Metro

Florida-based ‘Brooklyn Water’ and bagels coming to Nets’ Barclays Center

Brooklyn Water and bagels are coming to the new Barclays Center— by way of Boca Raton, Fla.

Officials for the rapidly rising new home for the NBA’s Nets grudgingly confirmed today that they’ve signed a deal with Florida-based Brooklyn Water Enterprises to sell bottled water and bagels at games and other events.

The locally monikered H2O, called “Brooklyn Water,” will actually be produced in New Jersey, Pennsylvania and upstate New York, company officials confirmed.

“There’s nothing Brooklyn about this water,” cracked Councilwoman Letitia James (D-Brooklyn), a longtime critic of the arena.

And as part of the Barclays Center deal, the company’s subsidiary, Original Brooklyn Water Bagel Company, will open its first metro-area restaurant at the arena and bake on-site.

It’s part of the arena’s glitzy campaign to make the culinary experience at Barclays Center — which opens this September — as “quintessentially Brooklyn as it gets.”

However, arena officials chose the out-of-state bagel franchise over the Big Apple’s more than 440 bagel shops, which include at least 115 in Brooklyn, according to Yelp.com.

When asked if any Brooklyn-based bagel stores were considered for the gig, one Barclays Center official said, “I don’t think we pursued another bagel place.”

The news left managers polled at several Brooklyn-based bagel stores steaming mad.

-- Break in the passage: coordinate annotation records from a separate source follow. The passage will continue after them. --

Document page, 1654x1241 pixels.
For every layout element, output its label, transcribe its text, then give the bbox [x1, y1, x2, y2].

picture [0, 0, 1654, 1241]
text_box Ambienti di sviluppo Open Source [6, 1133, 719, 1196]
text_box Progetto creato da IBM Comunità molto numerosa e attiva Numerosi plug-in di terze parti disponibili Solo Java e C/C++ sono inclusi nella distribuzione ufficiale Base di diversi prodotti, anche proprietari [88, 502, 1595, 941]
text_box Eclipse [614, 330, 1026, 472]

“Why would you go to Florida for bagels when everyone knows the best bagel stores are right here in the borough?” said an irate Park Slope bagel-shop manager.

The Larry King-endorsed Original Brooklyn Water Bagel Company was recently sued by a Florida franchisee who claims the filtration process to “Brooklynize” water is a sham.

But Brooklyn Water’s founder and CEO, Steven Fassberg, disputes the charges, saying its 14-step filtration process delivers the “great taste” of New York City tap water — but without traces of lead and other pollutants.

“It’s similar in taste, but the quality is much better than Brooklyn water,” said Fassberg.

Barclays Center officials in a statement announcing the deal said, “We are very excited that a company that has long identified itself with Brooklyn, and founded by a Brooklynite, is now opening up a shop in the borough.”